- _Written task 1_: According to the account of the 1920 Santa Rosa shootings, who was the killer, and where was he from?
- _Written task 2_: Continue the account of the 1920 Santa Rosa shootings from the point where it stops.

SHERIFF PETRAY AND 2 DETECTIVES KILLED Press Democrat Dec 6, 1920
On December 6, 1920 in Santa Rosa, California, the Sheriff of Sonoma county, James A. Petray and San Francisco Detectives Miles Jackson and Lester Dorman were gunned down. The killer was one George Boyd of Seattle, a professional boxer and a member of the so-called “Howard Street gang” of San Francisco.
George Boyd was wanted in connection with an “outrage” on a young woman in a house on Howard street in San Francisco around the end of November, 1920. The young woman was from Sonoma county. Boyd was not apprehended with the other 5 members of the gang and was on the run from the police.
Boyd had come to Santa Rosa with a local man, Terry Fitts, who was also wanted for questioning. According to a cab driver, Fitts was on a drunk and was acting strangely the day prior to the murder. He and and a man named Charles Valento went to San Francisco and met up with George Boyd and a woman named Dorthy Quinlan. The four returned to Santa Rosa, Fitts was trying to secure a loan for their getaway from Santa Rosa hotelier, Mr. Guidotti. It was in Guidotti’s home that the tragedy took place.

- _Given information_:
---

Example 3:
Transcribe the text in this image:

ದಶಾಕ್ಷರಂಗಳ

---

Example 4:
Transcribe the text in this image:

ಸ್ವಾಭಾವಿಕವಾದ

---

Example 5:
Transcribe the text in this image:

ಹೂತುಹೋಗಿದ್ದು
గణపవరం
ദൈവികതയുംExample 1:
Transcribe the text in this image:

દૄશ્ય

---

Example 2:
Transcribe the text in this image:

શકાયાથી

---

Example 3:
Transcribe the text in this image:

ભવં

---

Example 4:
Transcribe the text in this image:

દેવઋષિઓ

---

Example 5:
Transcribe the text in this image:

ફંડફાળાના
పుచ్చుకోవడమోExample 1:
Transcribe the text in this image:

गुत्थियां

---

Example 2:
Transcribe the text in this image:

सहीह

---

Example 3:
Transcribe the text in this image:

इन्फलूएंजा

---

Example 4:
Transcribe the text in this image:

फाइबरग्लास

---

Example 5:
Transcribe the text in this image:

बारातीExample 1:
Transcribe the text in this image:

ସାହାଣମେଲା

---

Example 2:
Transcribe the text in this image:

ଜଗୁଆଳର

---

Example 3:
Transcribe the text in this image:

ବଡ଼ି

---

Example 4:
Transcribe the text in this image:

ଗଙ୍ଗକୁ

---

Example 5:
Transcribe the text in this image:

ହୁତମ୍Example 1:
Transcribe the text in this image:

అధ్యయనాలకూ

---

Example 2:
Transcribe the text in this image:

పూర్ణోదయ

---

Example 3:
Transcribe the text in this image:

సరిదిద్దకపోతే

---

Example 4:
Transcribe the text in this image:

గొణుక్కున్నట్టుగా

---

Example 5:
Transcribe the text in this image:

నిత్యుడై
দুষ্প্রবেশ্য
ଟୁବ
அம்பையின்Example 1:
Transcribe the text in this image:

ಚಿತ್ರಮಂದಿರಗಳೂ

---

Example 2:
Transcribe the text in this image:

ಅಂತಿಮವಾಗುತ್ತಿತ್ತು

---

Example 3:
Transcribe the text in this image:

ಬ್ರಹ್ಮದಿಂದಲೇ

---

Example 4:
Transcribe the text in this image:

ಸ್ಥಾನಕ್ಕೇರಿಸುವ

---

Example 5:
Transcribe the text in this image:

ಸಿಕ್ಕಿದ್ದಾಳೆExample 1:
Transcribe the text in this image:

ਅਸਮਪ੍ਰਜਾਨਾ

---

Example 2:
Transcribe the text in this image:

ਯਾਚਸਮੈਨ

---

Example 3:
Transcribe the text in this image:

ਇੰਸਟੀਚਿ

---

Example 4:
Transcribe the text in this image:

- _Right answer 1_: George Boyd of Seattle

- _Right answer 2_:
While they were discussing the loan, which was refused, the police officers showed up at the house.
Sheriff Petray was working with the two San Francisco Detectives canvasing the hotels and dive bars when they discovered where Boyd was. Taking a small contingent of 2 Deputies and 2 Santa Rosa Policemen, the Detectives and the Sheriff approached the Guidotti house from the front, while the other officers surrounded it, the Deputies going to the back.
Petray and the two detectives entered the parlor of the home and found Boyd and the three others. Boyd recognized Detective Jackson as a policeman who had arrested him years earlier, sending him to San Quentin. An argument ensued and Boyd, rising from the sofa, drew Fitts’ 44 Smith & Wesson hidden in the cushions and began firing. He shot Petray in the forehead and torso, and the two detectives each in the torso, Jackson taking two shots and one shot went astray. As Jackson fell, he shot Boyd in the side. Boyd rushed out the back door of the house with the now empty gun and was arrested by two Sonoma county Deputies. Fitts and Valento were also arrested.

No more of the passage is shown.